The Conservative Party is still grieving the loss of Boris Johnson, its flawed but charismatic talisman and Labour-destroying machine. The grieving process is difficult and it can make you do irrational things. Choosing Liz Truss and Kwasi Kwarteng – the denial stage? – to try to fill the void certainly seemed like clouded judgement.
As Jeremy Hunt listed all the miserable compromises of his Autumn Statement in the Commons yesterday, it became clear that the governing party has moved into a new phase of grappling with its loss: bargaining and acceptance. Gone was the old “BoJo” boosterism and the right-wing radicalism of Truss. No treats. No surprises. Just a hell of a lot of Tory tax rises. The Chancellor may have calmed the markets and the nerves of Conservative MPs, but with cuts and squeezed household budgets ahead, the party knows healing is a long way away.

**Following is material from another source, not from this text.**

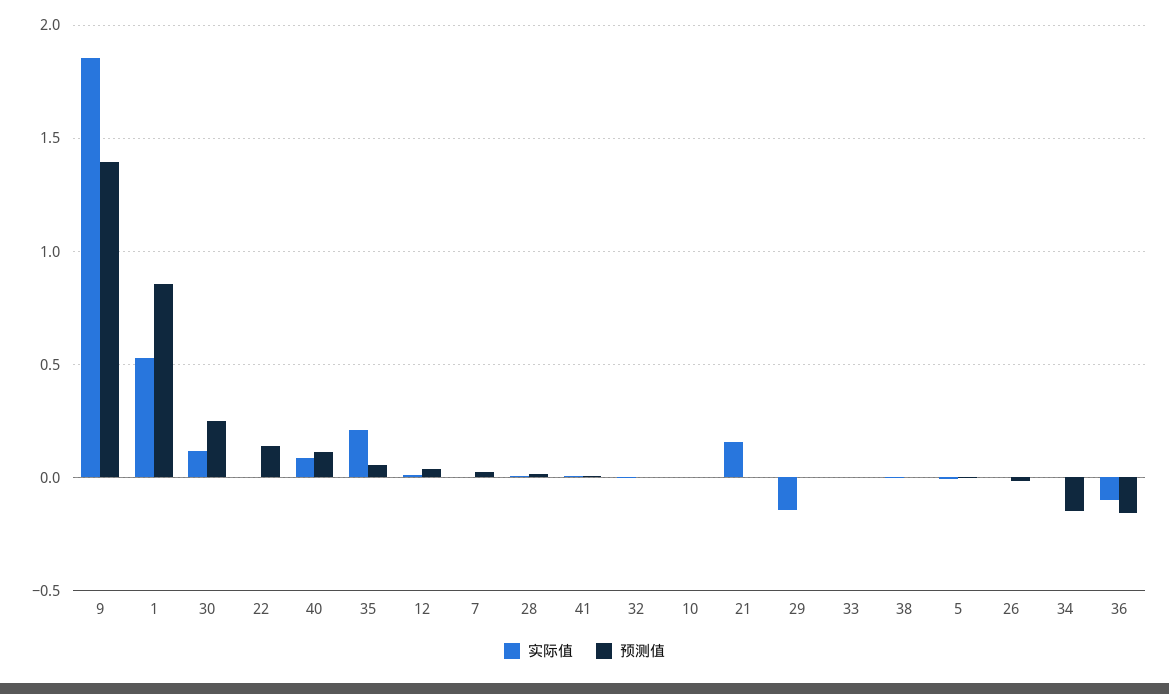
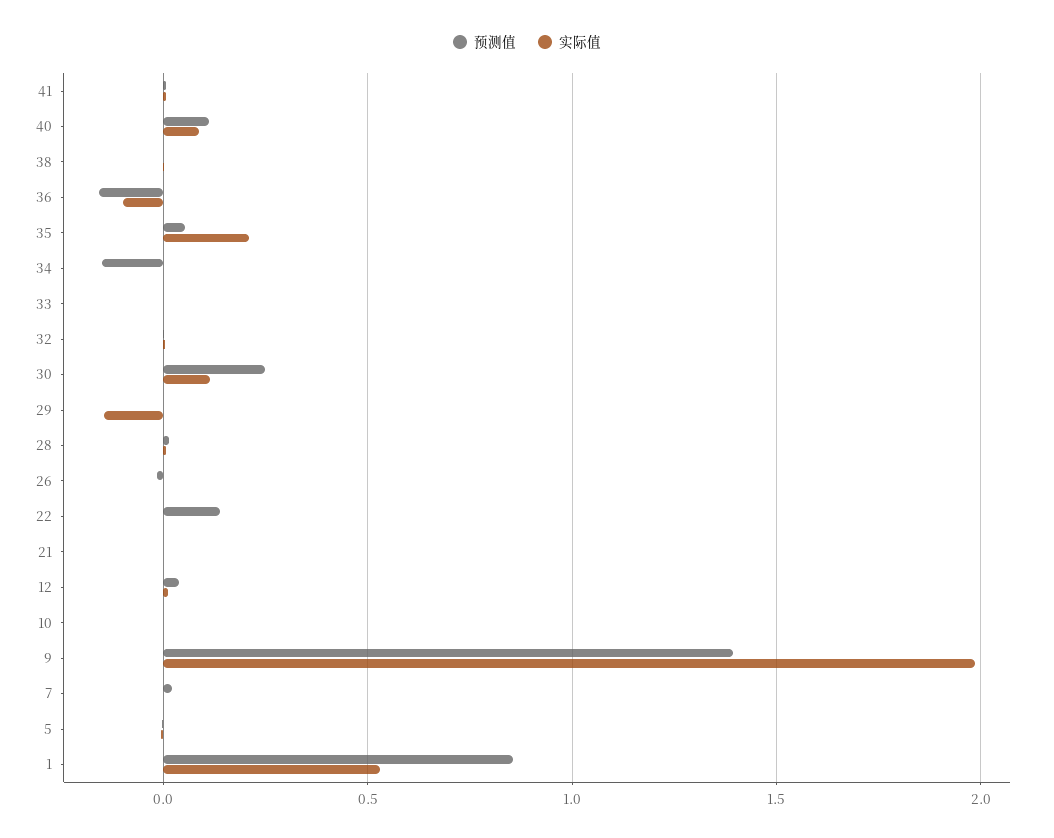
实际值, 9: 1.85 -> 2
实际值, 21: 0.15 -> 0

But the turbulence of politics leaves no room for sympathy, and if Hunt had hoped for any from Rachel Reeves, he was disappointed. The shadow chancellor was pitiless in her response in the Commons, telling Hunt he “should have come here today to ask for forgiveness” but “all the country got… was an invoice for the economic carnage that this government has created”.
She accused the government of “pickpocketing” British workers with the so-called stealth taxes of freezing income tax thresholds. She also goaded the Tories for defending non-dom tax status and poked fun at Rishi Sunak’s administration by calling it “Downing Street as Dallas” where “old cast members return as if nothing has happened”.

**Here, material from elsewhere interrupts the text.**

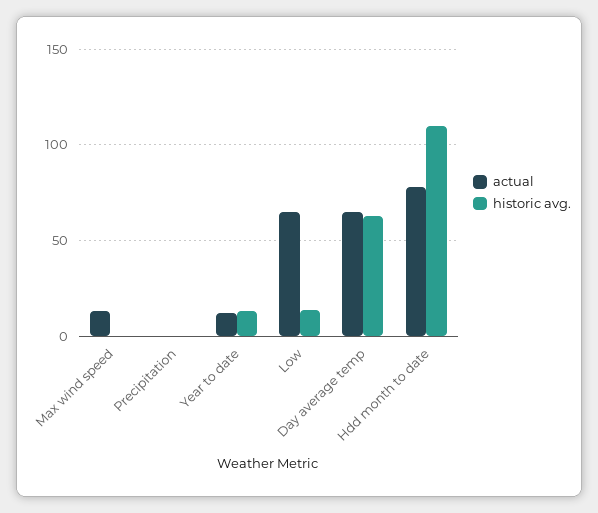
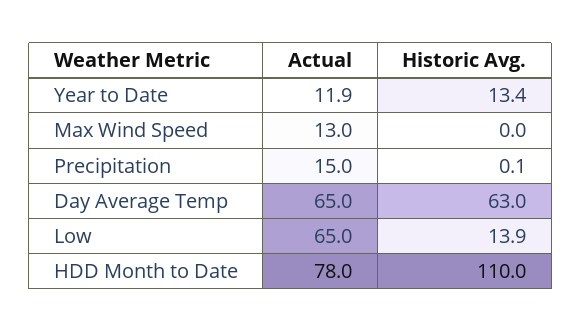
actual, Precipitation: 0 -> 15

It marks a change in tone across the Labour front bench. Keir Starmer – who on 9 November laid into Sunak for appointing Gavin Williamson, calling the disgraced former cabinet minister “a sad middle manager getting off on intimidating those beneath him” – has put Labour on an election footing. His party is soaring in the polls, but its MPs know they will only hang on to their lead by ensuring the Tories are aggressively held to account for their record.

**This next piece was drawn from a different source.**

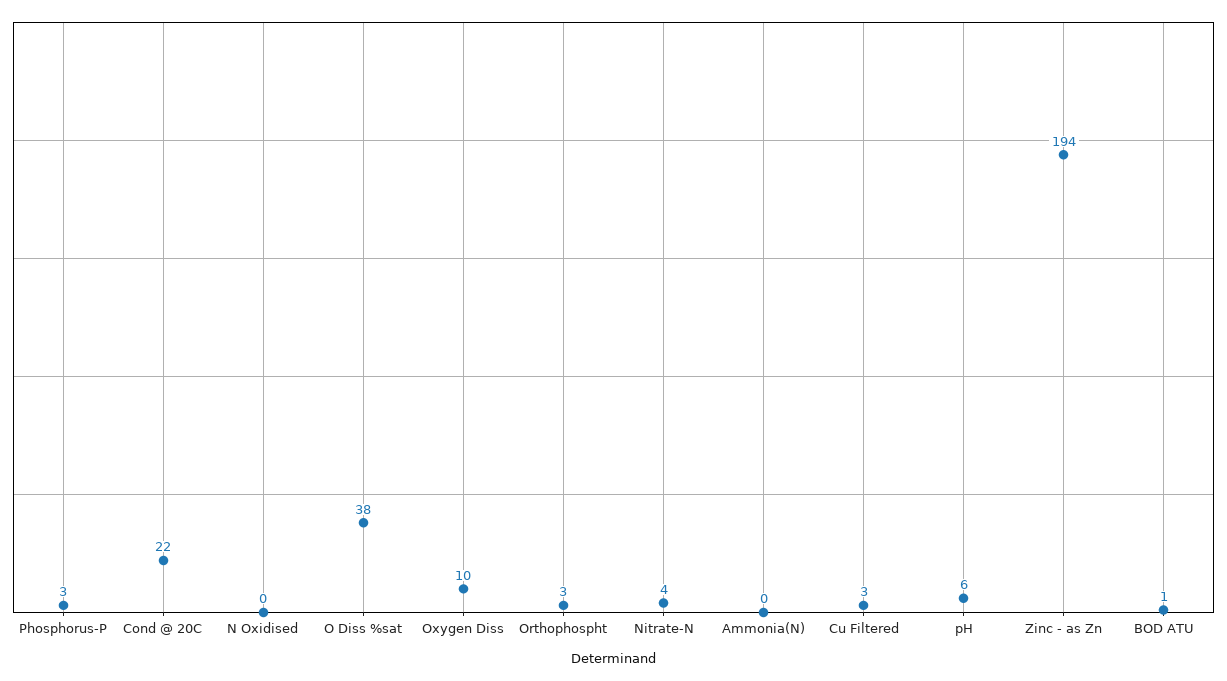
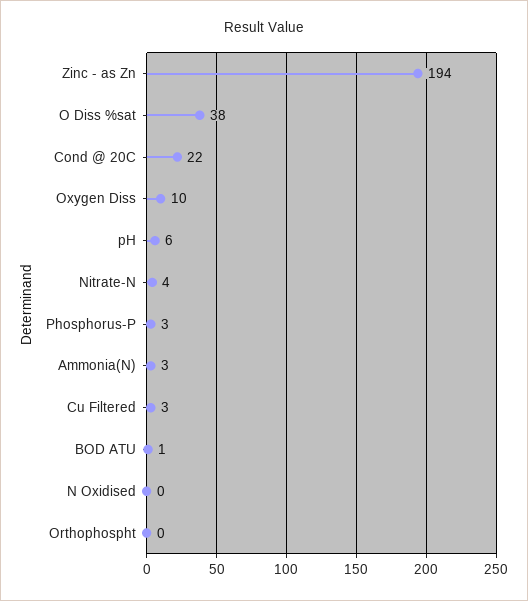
Orthophospht: 3 -> 0
Ammonia(N): 0 -> 3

Hunt yesterday tried to paint the British economy as the victim of global headwinds and repeatedly underlined that inflation was spiralling due to the Russia-Ukraine war. There may be some truth in that, but the government no longer has the space to make excuses, to be divided or to feel sorry for itself.
The Labour Party is already fighting the next election but the Conservatives are still fighting the last one – the “BBC” election, in which Boris, Brexit and Corbyn helped the Tories over the line. But that era is over and the sooner the Conservatives truly accept it, the more competitive they will be.